Sual: Din-i İslam nedir?

Cevap: Allah her şeyi var eden ve kendi varlığının başlangıcı ve sonu, sınırı bulunmayan ve nasıl olduğu akıl ile anlaşılamayan, yalnız uluhiyet ve halıkiyet için lüzumlu sıfatları bilinen bir varlıktır. Kendi kendine hep vardır ve bir tanedir. Ondan başka hiçbir şey kendi kendine hep mevcut olamaz. Her şeyi var eden ve varlıkta durduran yalnız Odur.

Kendi kendine vardır demek, kendi kendine var olmuştur demek değildir. Çünkü, böyle söylemekle, sonradan var olduğu anlaşılır. Halbuki Onun daima varlığı lazımdır.
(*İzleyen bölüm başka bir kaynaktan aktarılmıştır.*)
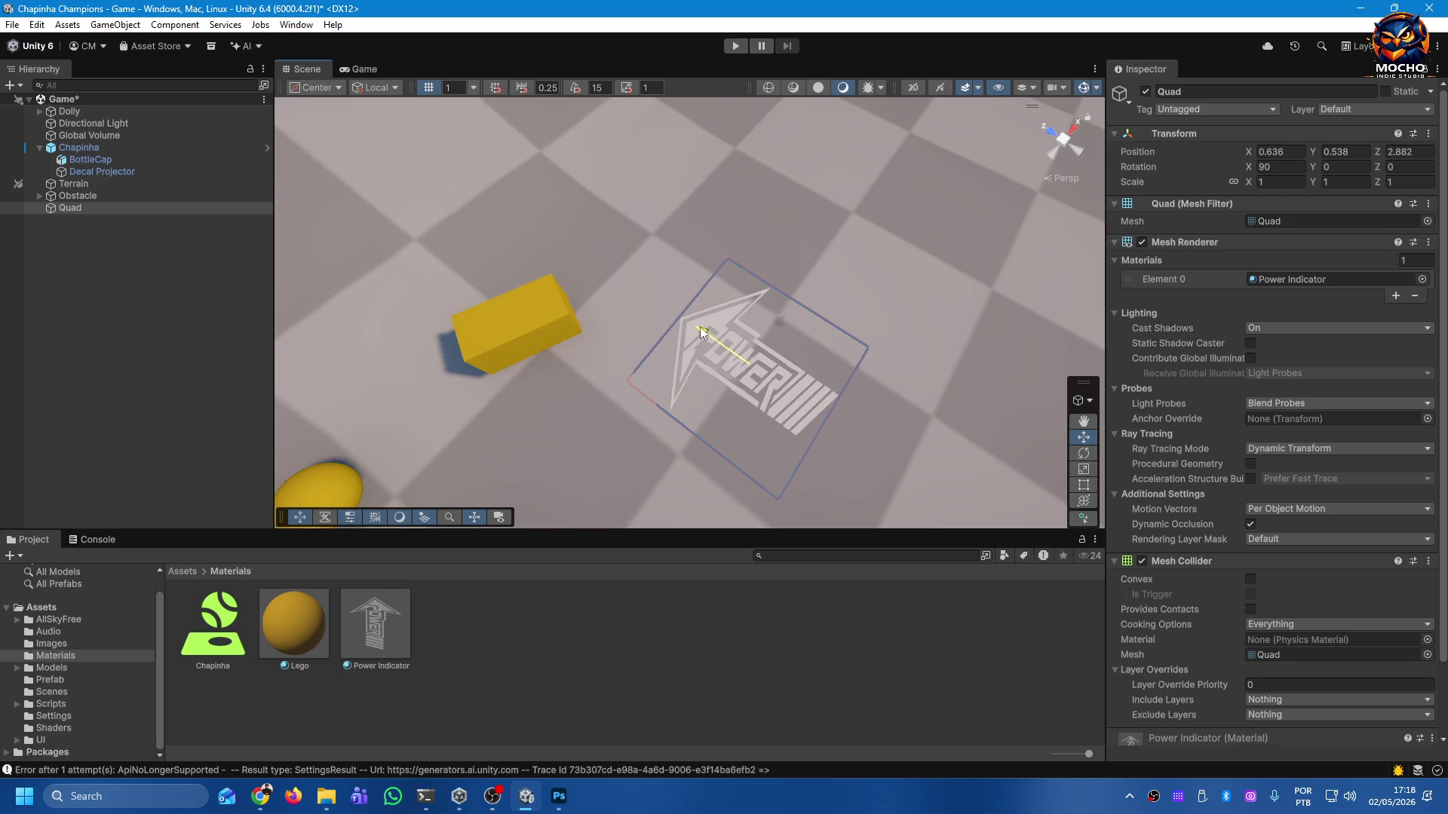
Frame and nudge the Power Indicator Quad across the ground, then delete it.
{"action": "left_click_drag", "start_coordinate": [763, 409], "coordinate": [674, 332]}
{"action": "key", "text": "f"}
Hiçbir zaman yok değil idi. Kendi kendine var olmak demek, varlığı hiçbir şeye muhtaç olmamak demektir. Bütün varlıkların var olması için, Onun daima var olması lazımdır. Her şeyi var etmesi ve böyle düzgün hâlde durdurması için lazım olan kemal sıfatları vardır. Noksanlık, ayıp ve kusur Onda olamaz.

Bütün varlıkları var eden bir varlık bulunmasa, ya her şey kendi kendine var olur, yahut hiçbir şeyin var olmaması lazım gelir. Her şeyin kendi kendine var olması, akla uygun bir şey değildir. Çünkü, bir şeyin kendi kendine var olması, kendinden evvel kendisinin hep var olmasını icap eder. Kendinin hep var olması, yani vâcib-ül vücud olması icap eder. Böyle olsaydı, yok iken sonradan var, yahut var iken sonradan yok olmazdı. Halbuki her şey yok iken sonradan var oluyor ve tekrar yok oluyor. Bundan da, hiçbir mahlukun vâcib-ül vücut olmadığı anlaşılır. Zaten kendi kendine var olmak, aklın kolayca anlayabileceği bir şey değildir. Vâcib-ül vücut bir olmak lazımdır. Kendinden başka, bütün varlıkları yoktan var eden bir varlık lazımdır. Mahlukların var olması için bir vâcib-ül vücudun varlığı lazım olmasaydı, hiçbir şeyin varlığını kabul edemezdik.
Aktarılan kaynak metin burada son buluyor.